▸ Document excerpt:
###

Anthony's Film Review



Closer (2004)


The complicated theme of love explored through four great performances...

Closer is a story that brings together four complete strangers in London. Natalie Portman plays Alice, a stripper who comes to London to get away from her life in New York. Jude Law is Dan, an obituary writer who meet Alice literally by accident. Clive Owen is a dermatologist named Larry. Julia Roberts plays Anna, a professional photographer. These are the four principal characters of the story, which is adapted from a play by Patrick Marber. In a way, the movie is like a cinematic play. Just about every scene involves dialogue between any two of the four characters in the same shot.

Several events bring them all together: a trip to the hospital, an appointment for professional photography, and even a humorous and embarrassing situation involving cyber sex. At this point, you think the couples are established and that a love story ensues. Well, if it were to proceed like that, there would be no drama. In fact, the big surprise is that it is not a love story. It's a betrayal story. Love and betrayal are opposing elements that often coexist in romance stories, but this one is different. It's not one part love and one part betrayal. It's more like one part love and four parts betrayal.

What you have is a quartet of characters who are in constant emotional torment with each other, because love plays a different kind of role. It acts here as an illusion, not a binding force. Instead of showing what love is about, the movie explores the endless search for it. All four characters show some degree of being close to one person and suddenly being closer to another. The Jude Law character is the one I think has this problem to the biggest degree. In fact, I would say that he is the one that starts the chaotic and heartbreaking events in motion.

###

▸ Records provided:

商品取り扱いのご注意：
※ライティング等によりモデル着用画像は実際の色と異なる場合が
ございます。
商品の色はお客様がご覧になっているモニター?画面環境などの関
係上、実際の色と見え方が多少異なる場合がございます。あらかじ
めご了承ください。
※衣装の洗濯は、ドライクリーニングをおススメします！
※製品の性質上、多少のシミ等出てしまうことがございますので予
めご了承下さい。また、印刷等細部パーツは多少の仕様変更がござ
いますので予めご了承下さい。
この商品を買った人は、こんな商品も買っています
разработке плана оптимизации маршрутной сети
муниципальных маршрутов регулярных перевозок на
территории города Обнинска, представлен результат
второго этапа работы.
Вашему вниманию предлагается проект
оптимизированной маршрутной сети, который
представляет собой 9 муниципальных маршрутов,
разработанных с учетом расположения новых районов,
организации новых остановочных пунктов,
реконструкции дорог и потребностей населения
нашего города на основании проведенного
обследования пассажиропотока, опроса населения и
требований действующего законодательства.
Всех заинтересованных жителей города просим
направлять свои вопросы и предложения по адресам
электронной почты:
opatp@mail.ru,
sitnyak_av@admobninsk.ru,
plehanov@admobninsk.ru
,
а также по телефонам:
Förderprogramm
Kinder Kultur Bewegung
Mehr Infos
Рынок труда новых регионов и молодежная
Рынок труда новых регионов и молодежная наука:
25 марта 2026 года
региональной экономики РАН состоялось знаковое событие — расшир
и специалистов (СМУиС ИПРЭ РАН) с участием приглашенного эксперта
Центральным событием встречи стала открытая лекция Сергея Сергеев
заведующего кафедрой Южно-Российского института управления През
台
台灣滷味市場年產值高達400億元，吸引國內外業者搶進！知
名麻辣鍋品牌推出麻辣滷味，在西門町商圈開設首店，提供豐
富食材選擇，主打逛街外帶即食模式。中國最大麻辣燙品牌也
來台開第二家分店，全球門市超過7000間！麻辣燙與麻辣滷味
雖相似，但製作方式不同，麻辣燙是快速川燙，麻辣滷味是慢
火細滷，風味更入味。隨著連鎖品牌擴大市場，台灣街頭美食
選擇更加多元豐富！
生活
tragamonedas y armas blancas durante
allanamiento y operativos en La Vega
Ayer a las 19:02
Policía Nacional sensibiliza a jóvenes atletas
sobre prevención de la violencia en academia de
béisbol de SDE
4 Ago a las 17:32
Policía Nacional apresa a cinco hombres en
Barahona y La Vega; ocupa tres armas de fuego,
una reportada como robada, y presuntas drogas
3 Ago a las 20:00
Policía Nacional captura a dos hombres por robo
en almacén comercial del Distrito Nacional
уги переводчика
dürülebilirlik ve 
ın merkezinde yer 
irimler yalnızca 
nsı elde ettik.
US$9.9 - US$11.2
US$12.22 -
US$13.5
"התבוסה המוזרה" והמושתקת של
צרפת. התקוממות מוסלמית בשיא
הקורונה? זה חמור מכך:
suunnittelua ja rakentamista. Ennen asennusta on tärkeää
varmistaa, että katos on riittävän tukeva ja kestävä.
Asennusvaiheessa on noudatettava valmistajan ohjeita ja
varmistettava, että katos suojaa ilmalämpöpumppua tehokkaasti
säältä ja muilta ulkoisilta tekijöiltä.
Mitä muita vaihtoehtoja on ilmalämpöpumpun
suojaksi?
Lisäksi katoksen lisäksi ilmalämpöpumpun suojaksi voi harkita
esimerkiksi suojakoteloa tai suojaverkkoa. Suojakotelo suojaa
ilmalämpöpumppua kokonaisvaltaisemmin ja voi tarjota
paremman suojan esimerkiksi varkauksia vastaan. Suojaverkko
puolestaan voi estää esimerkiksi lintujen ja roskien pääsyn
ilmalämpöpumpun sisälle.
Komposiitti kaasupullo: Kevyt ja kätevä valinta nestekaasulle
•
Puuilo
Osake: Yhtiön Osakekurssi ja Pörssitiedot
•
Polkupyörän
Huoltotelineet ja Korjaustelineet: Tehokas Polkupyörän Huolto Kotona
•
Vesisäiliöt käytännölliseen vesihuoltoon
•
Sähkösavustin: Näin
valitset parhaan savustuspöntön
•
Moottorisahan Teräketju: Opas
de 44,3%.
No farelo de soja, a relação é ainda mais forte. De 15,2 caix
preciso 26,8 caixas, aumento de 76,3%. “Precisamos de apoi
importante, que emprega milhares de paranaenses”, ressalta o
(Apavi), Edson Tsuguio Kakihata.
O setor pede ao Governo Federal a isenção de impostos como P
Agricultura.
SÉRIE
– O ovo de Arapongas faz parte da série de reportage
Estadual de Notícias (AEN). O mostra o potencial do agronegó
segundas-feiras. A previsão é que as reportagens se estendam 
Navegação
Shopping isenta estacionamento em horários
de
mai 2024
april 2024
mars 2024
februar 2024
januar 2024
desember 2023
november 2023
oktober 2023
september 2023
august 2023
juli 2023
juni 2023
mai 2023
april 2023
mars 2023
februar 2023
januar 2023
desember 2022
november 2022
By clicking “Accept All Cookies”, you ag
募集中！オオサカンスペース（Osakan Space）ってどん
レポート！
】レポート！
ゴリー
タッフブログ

###

▸ What the task requires:
Go on with the review of the movie Closer, starting right after its last sentence. The listing is separate material and has nothing to do with the film review.

▸ Your response:
Once this premise is set up, the four actors give dramatic and powerful performances in their roles. It especially helps to have the characters interact with the others in every possible two-character combination so that you know how each one feels about the other three. The dialogue is written very well because it's full of conflict. That's the key element of any story and is not wasted here. If I had to pick my favorite scene, it would most likely be the one with Clive Owen and Natalie Portman in a strip club.

My only complaint is how there were good twists, but perhaps a little too many. In addition, the twists were opposite of each other, resulting in characters going back and forth between two lovers so that every possible man-woman couple is seen at least once in the whole movie. Aside from that, I have reasons to like the film. Closer is like a delightful romance story turned upside-down, portraying a more realistic situation of looking for love despite not knowing what it really is. I knew it would have conflict, but not this much. And the performances by all four actors are top-notch. Natalie Portman and Clive Owen deserved their Golden Globe awards for their roles, but let's not forget Jude Law and Julia Roberts. They did a great job as well. Closer is a film that works because it excels mainly on characters and dialogue.